#### DATA EXTRACT
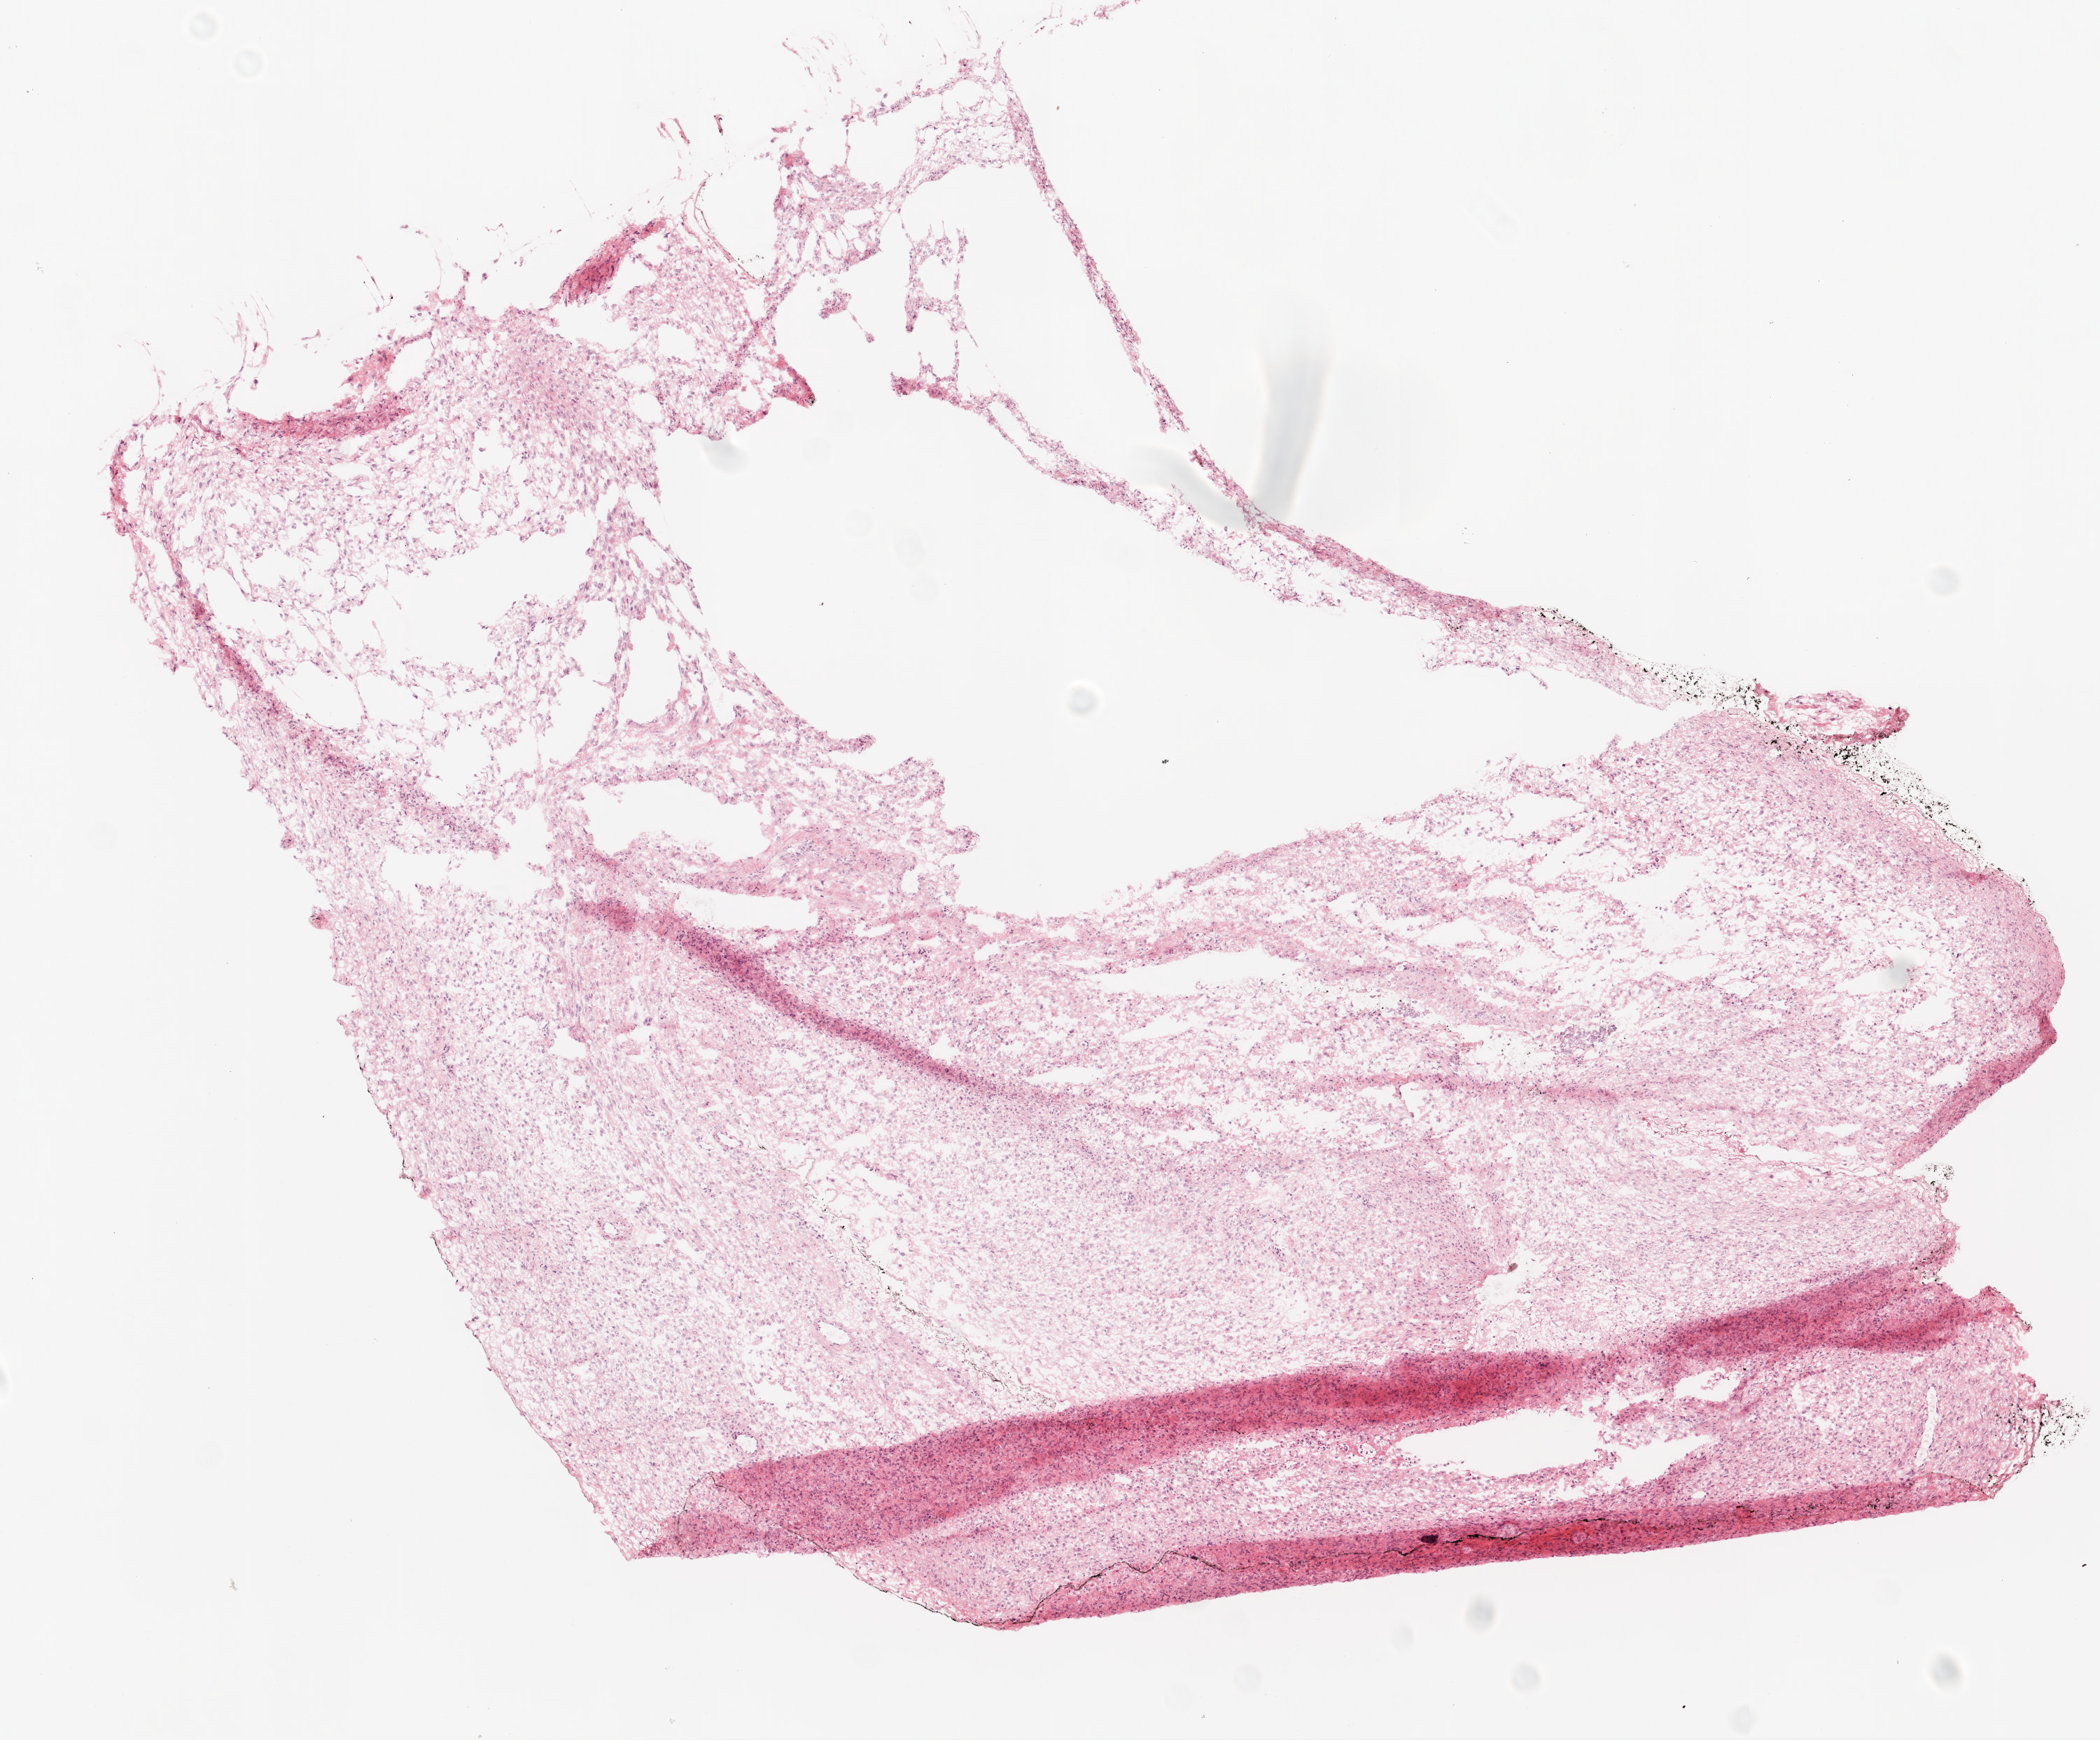
Hematoxylin and eosin (H&E) stained whole-slide image, whole scanned area (about 6.0 x 5.0 mm, acquisition: 20x scan) shown as a low-resolution overview, frozen section from the top of the tissue portion, ovary, solid tissue normal (non-tumour tissue) sample. Female, age 63 years at initial diagnosis.
• this section: solid tissue normal sample (biorepository sample class)
• patient diagnosis: Serous cystadenocarcinoma, NOS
########
* [TO DO] Output the lines from the one holding "(biorepository sample class)" to the last line of the material, inclusive, exactly as they appear. Add no others.

* [WORKED SOLUTION]
• this section: solid tissue normal sample (biorepository sample class)
• patient diagnosis: Serous cystadenocarcinoma, NOS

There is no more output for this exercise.